This small footed bowl is made of blown glass; it is transparent with greenish reflects; the superficial iridescence is due to the exterior conditions and weathering. The shape is hemispherical with a slightly flaring upper wall, while the lip is rounded. The decoration is limited to horizontal lines in relief of various thicknesses. Modeled after its Hellenistic counterparts, this bowl is one of the most largely widespread forms in Roman archaeological contexts during the first centuries of the Imperial period: it exists in countless variations (more or less high, with a high rim or a small lip, with or without a base, etc.) and in different kinds of glass (mosaic, opaque, transparent, etc.). Our example belongs to a type which appeared around the late 1st century A.D.
For related examples see: Kunina N. Ancien Glass in the Hermitage Collection. ARS Publishers, Ltd, St.
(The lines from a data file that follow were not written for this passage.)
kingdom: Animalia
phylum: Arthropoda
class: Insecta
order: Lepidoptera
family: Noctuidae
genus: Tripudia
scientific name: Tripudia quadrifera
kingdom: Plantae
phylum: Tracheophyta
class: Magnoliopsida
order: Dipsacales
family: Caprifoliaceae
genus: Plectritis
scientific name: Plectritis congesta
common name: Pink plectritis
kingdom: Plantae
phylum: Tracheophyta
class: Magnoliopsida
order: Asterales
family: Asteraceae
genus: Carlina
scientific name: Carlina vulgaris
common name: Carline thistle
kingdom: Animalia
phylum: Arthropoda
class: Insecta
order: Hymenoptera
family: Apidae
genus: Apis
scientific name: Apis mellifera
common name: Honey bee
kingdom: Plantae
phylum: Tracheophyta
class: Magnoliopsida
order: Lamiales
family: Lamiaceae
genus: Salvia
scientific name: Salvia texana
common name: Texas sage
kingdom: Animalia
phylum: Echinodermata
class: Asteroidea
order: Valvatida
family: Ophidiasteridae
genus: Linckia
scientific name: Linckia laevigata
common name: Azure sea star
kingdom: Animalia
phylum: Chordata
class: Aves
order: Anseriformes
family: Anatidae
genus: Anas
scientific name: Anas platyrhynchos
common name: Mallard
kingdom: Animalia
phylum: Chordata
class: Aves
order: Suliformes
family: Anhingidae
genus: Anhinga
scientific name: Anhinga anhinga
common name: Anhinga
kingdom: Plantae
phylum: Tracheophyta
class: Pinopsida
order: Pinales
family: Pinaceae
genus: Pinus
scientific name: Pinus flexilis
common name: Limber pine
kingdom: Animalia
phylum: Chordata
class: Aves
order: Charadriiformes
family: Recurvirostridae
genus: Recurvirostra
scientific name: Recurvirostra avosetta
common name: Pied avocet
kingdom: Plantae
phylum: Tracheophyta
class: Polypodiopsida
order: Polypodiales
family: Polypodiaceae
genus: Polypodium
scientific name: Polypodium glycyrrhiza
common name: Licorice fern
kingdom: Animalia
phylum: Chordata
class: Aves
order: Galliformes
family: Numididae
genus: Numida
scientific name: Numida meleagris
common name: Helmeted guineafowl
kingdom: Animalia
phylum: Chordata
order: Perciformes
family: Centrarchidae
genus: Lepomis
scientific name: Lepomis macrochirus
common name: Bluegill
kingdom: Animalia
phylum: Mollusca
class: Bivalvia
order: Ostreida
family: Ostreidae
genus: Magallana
Petersburg, 1997, cat. #323; Hayes J. W. Roman and Pre-Roman Glass in the Royal Ontario Museum. Toronto, 1975, cat. # 652.
Dimensions:Diameter: 4 1/2 inches (11.4 cm)
Condition:Commencing at the rim, a hairline crack to the body with areas of bright areas of iridescence to the interior and scattered mineral accretions throughout, otherwise the bowl is intact and in very good condition overall.
Provenance:The William R. Crawford collection of Ancient Glass and Antiquities, acquired from the European trade in the 1950's and then by descent. William R. Crawford, a retired American career diplomat and expert on the Middle East and Cyprus, was Director of Arab-Israeli Affairs at the State Department between 1959-1964, and Deputy Chief of Mission in Cyprus thereafter. In the 1970's, he was ambassador to Yemen and then to Cyprus and later became principal deputy assistant secretary of state for Near East and South Asian affairs. He donated part of his collection to the Virginia Museum of Fine Arts prior to his death in 2002.